Il fatto che queste campagne siano aumentate non è l’unico motivo per cui dobbiamo essere in allarme. Non ci si limita più a diffondere fake news o messaggi a favore di un determinato partito politico o esponente del governo: come emerge dal report, anche i dissidenti e i giornalisti più critici sono diventati bersagli della propaganda automatizzata.

Inoltre, le campagne sono molto più sofisticate e organizzate. Chi le mette in piedi, ha capito come funzionano gli algoritmi delle piattaforme e sta sfruttando questa conoscenza per espandere il potenziale target delle sue azioni. Il risultato è che i meme, i video e tutti gli altri strumenti di questa manipolazione diventano subito virali.
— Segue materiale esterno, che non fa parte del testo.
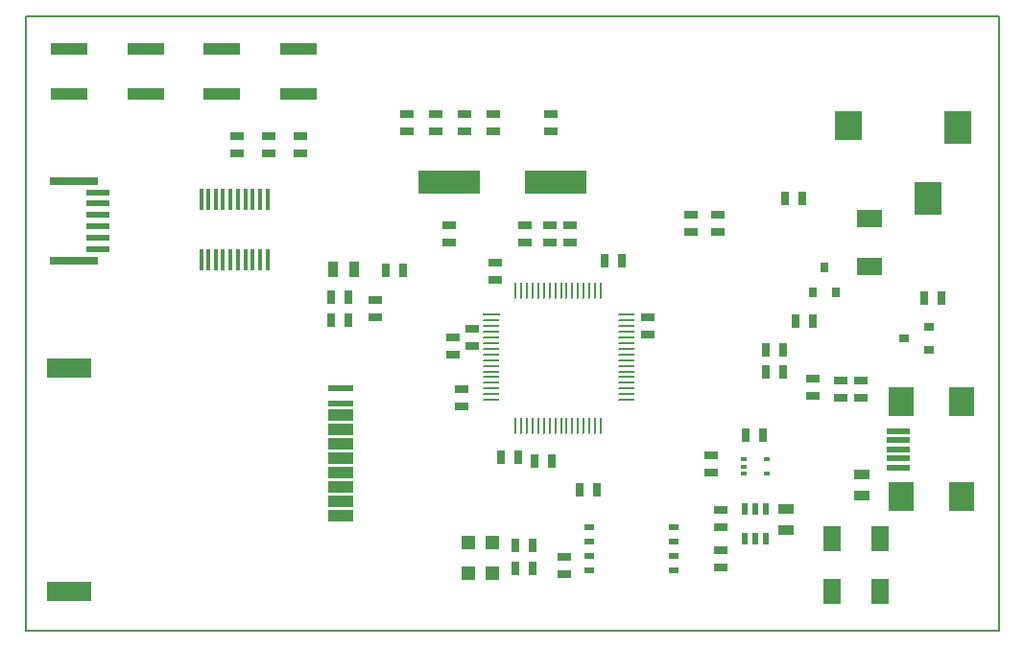
<source format=gtp>
G04 (created by PCBNEW-RS274X (2011-05-25)-stable) date Wed 16 May 2012 19:41:43 CEST*
G01*
G70*
G90*
%MOIN*%
G04 Gerber Fmt 3.4, Leading zero omitted, Abs format*
%FSLAX34Y34*%
G04 APERTURE LIST*
%ADD10C,0.006000*%
%ADD11C,0.008000*%
%ADD12R,0.025000X0.045000*%
%ADD13R,0.045000X0.025000*%
%ADD14R,0.035000X0.055000*%
%ADD15R,0.055000X0.035000*%
%ADD16R,0.060000X0.009800*%
%ADD17O,0.060000X0.009800*%
%ADD18O,0.009800X0.060000*%
%ADD19R,0.031500X0.035400*%
%ADD20R,0.035400X0.031500*%
%ADD21R,0.126000X0.039400*%
%ADD22R,0.078700X0.019700*%
%ADD23R,0.086600X0.098400*%
%ADD24R,0.090600X0.039400*%
%ADD25R,0.090600X0.019700*%
%ADD26R,0.157500X0.066900*%
%ADD27R,0.016000X0.074800*%
%ADD28R,0.020000X0.012000*%
%ADD29R,0.023600X0.043300*%
%ADD30R,0.090600X0.059800*%
%ADD31R,0.059800X0.090600*%
%ADD32R,0.037900X0.019700*%
%ADD33R,0.047200X0.047200*%
%ADD34R,0.094500X0.116100*%
%ADD35R,0.094500X0.104300*%
%ADD36R,0.216500X0.078700*%
%ADD37R,0.078700X0.023600*%
%ADD38R,0.165400X0.027600*%
G04 APERTURE END LIST*
G54D10*
G54D11*
X14450Y-56300D02*
X14450Y-34950D01*
X48250Y-56300D02*
X14450Y-56300D01*
X48250Y-34950D02*
X48250Y-56300D01*
X15250Y-34950D02*
X48250Y-34950D01*
X14450Y-34950D02*
X15250Y-34950D01*
G54D12*
X33687Y-51400D03*
X34287Y-51400D03*
X41795Y-45537D03*
X41195Y-45537D03*
X32050Y-53350D03*
X31450Y-53350D03*
X32050Y-54150D03*
X31450Y-54150D03*
X40842Y-41267D03*
X41442Y-41267D03*
X25050Y-44700D03*
X25650Y-44700D03*
X40150Y-46550D03*
X40750Y-46550D03*
X40150Y-47300D03*
X40750Y-47300D03*
G54D13*
X32700Y-38350D03*
X32700Y-38950D03*
X30700Y-38350D03*
X30700Y-38950D03*
X29700Y-38350D03*
X29700Y-38950D03*
X28700Y-38350D03*
X28700Y-38950D03*
X27700Y-38350D03*
X27700Y-38950D03*
X42750Y-48200D03*
X42750Y-47600D03*
X43450Y-48200D03*
X43450Y-47600D03*
G54D12*
X46250Y-44750D03*
X45650Y-44750D03*
X27551Y-43763D03*
X26951Y-43763D03*
G54D13*
X38600Y-52100D03*
X38600Y-52700D03*
X38600Y-54100D03*
X38600Y-53500D03*
G54D12*
X34550Y-43450D03*
X35150Y-43450D03*
X32725Y-50400D03*
X32125Y-50400D03*
G54D13*
X29150Y-42200D03*
X29150Y-42800D03*
X31800Y-42800D03*
X31800Y-42200D03*
X29600Y-47900D03*
X29600Y-48500D03*
X30750Y-44100D03*
X30750Y-43500D03*
X38500Y-42450D03*
X38500Y-41850D03*
X29300Y-46700D03*
X29300Y-46100D03*
X37550Y-42450D03*
X37550Y-41850D03*
G54D12*
X25650Y-45500D03*
X25050Y-45500D03*
G54D13*
X33350Y-42800D03*
X33350Y-42200D03*
X36050Y-46025D03*
X36050Y-45425D03*
X26600Y-45400D03*
X26600Y-44800D03*
X41800Y-48150D03*
X41800Y-47550D03*
G54D12*
X31550Y-50275D03*
X30950Y-50275D03*
G54D13*
X32647Y-42804D03*
X32647Y-42204D03*
X29950Y-46400D03*
X29950Y-45800D03*
G54D14*
X25870Y-43753D03*
X25120Y-43753D03*
G54D15*
X43500Y-50875D03*
X43500Y-51625D03*
G54D16*
X30639Y-45324D03*
G54D17*
X30639Y-45521D03*
X30639Y-45718D03*
X30639Y-45915D03*
X30639Y-46112D03*
X30639Y-46308D03*
X30639Y-46505D03*
X30639Y-46702D03*
X30639Y-46899D03*
X30639Y-47096D03*
X30639Y-47293D03*
X30639Y-47489D03*
X30639Y-47686D03*
X30639Y-47883D03*
X30639Y-48080D03*
X30639Y-48277D03*
G54D18*
X31474Y-49175D03*
X31671Y-49175D03*
X31868Y-49175D03*
X32065Y-49175D03*
X32262Y-49175D03*
X32458Y-49175D03*
X32655Y-49175D03*
X32852Y-49175D03*
X33049Y-49175D03*
X33246Y-49175D03*
X33443Y-49175D03*
X33639Y-49175D03*
X33836Y-49175D03*
X34033Y-49175D03*
X34230Y-49175D03*
X34427Y-49175D03*
G54D17*
X35325Y-48277D03*
X35325Y-48080D03*
X35325Y-47883D03*
X35325Y-47686D03*
X35325Y-47489D03*
X35325Y-47293D03*
X35325Y-47096D03*
X35325Y-46899D03*
X35325Y-46702D03*
X35325Y-46505D03*
X35325Y-46308D03*
X35325Y-46112D03*
X35325Y-45915D03*
X35325Y-45718D03*
X35325Y-45521D03*
X35325Y-45324D03*
G54D18*
X34427Y-44489D03*
X34230Y-44489D03*
X33836Y-44489D03*
X34033Y-44482D03*
X33639Y-44489D03*
X33443Y-44489D03*
X33246Y-44489D03*
X33049Y-44489D03*
X32852Y-44489D03*
X32655Y-44489D03*
X32461Y-44489D03*
X32264Y-44489D03*
X32067Y-44489D03*
X31870Y-44489D03*
X31674Y-44489D03*
X31477Y-44489D03*
G54D19*
X41806Y-44533D03*
X42594Y-44533D03*
X42200Y-43667D03*
G54D20*
X45833Y-46544D03*
X45833Y-45756D03*
X44967Y-46150D03*
G54D21*
X18639Y-36063D03*
X18639Y-37637D03*
X15961Y-37637D03*
X15961Y-36063D03*
X23939Y-36063D03*
X23939Y-37637D03*
X21261Y-37637D03*
X21261Y-36063D03*
G54D22*
X44764Y-50315D03*
X44764Y-50000D03*
X44764Y-49685D03*
X44764Y-49370D03*
X44764Y-50630D03*
G54D23*
X44863Y-51654D03*
X44863Y-48346D03*
X46949Y-51654D03*
X46949Y-48346D03*
G54D24*
X25403Y-52294D03*
X25403Y-51794D03*
X25403Y-50794D03*
X25403Y-51294D03*
X25403Y-50294D03*
X25403Y-49794D03*
X25403Y-49294D03*
X25403Y-48794D03*
G54D25*
X25403Y-48400D03*
X25403Y-47889D03*
G54D26*
X15954Y-47172D03*
X15954Y-54928D03*
G54D27*
X22850Y-41300D03*
X22600Y-41300D03*
X22340Y-41300D03*
X22080Y-41300D03*
X21830Y-41300D03*
X21570Y-41300D03*
X21310Y-41300D03*
X21060Y-41300D03*
X20800Y-41300D03*
X20550Y-41300D03*
X20550Y-43400D03*
X20800Y-43400D03*
X21060Y-43400D03*
X21310Y-43400D03*
X21570Y-43400D03*
X21830Y-43400D03*
X22080Y-43400D03*
X22340Y-43400D03*
X22600Y-43400D03*
X22850Y-43400D03*
G54D12*
X40050Y-49500D03*
X39450Y-49500D03*
G54D13*
X24000Y-39100D03*
X24000Y-39700D03*
X22900Y-39700D03*
X22900Y-39100D03*
X21800Y-39100D03*
X21800Y-39700D03*
X38250Y-50200D03*
X38250Y-50800D03*
G54D28*
X39400Y-50350D03*
X39400Y-50850D03*
X40200Y-50350D03*
X39400Y-50600D03*
X40200Y-50850D03*
G54D29*
X39426Y-53112D03*
X39800Y-53112D03*
X40174Y-53112D03*
X39426Y-52088D03*
X39800Y-52088D03*
X40174Y-52088D03*
G54D30*
X43750Y-43639D03*
X43750Y-41961D03*
G54D31*
X44139Y-53100D03*
X42461Y-53100D03*
X44139Y-54950D03*
X42461Y-54950D03*
G54D32*
X36955Y-52700D03*
X36955Y-54200D03*
X36955Y-53700D03*
X36955Y-53200D03*
X34045Y-54200D03*
X34045Y-53700D03*
X34046Y-53200D03*
X34045Y-52700D03*
G54D33*
X30663Y-53250D03*
X29837Y-53250D03*
X30663Y-54300D03*
X29837Y-54300D03*
G54D34*
X46843Y-38811D03*
X45780Y-41281D03*
G54D35*
X43024Y-38752D03*
G54D36*
X32850Y-40700D03*
X29150Y-40700D03*
G54D13*
X33178Y-53736D03*
X33178Y-54336D03*
G54D37*
X16947Y-41066D03*
X16947Y-41459D03*
X16947Y-41853D03*
X16947Y-42247D03*
X16947Y-42641D03*
X16947Y-43034D03*
G54D38*
X16120Y-40672D03*
X16120Y-43428D03*
G54D15*
X40850Y-52075D03*
X40850Y-52825D03*
M02*

</source>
Questo è il motivo principale per cui gli autori dello studio di Oxford, come Samantha Bradshaw, credono che non si possa combattere la disinformazione senza rivedere il funzionamento stesso alla base di queste piattaforme: uno sforzo che va ben oltre alle misure messe in campo in questi anni – e che si sono rivelate solo in parte efficaci.

Basti pensare che Facebook è stato utilizzato come strumento di manipolazione in 56 dei 70 stati nei quali sono state organizzate campagne di disinformazione.

Agire in fretta è fondamentale anche per preservare l’integrità delle prossime elezioni: a partire da quelle statunitensi, che si svolgeranno nel 2020 e che diversi esperti considerano particolarmente a rischio.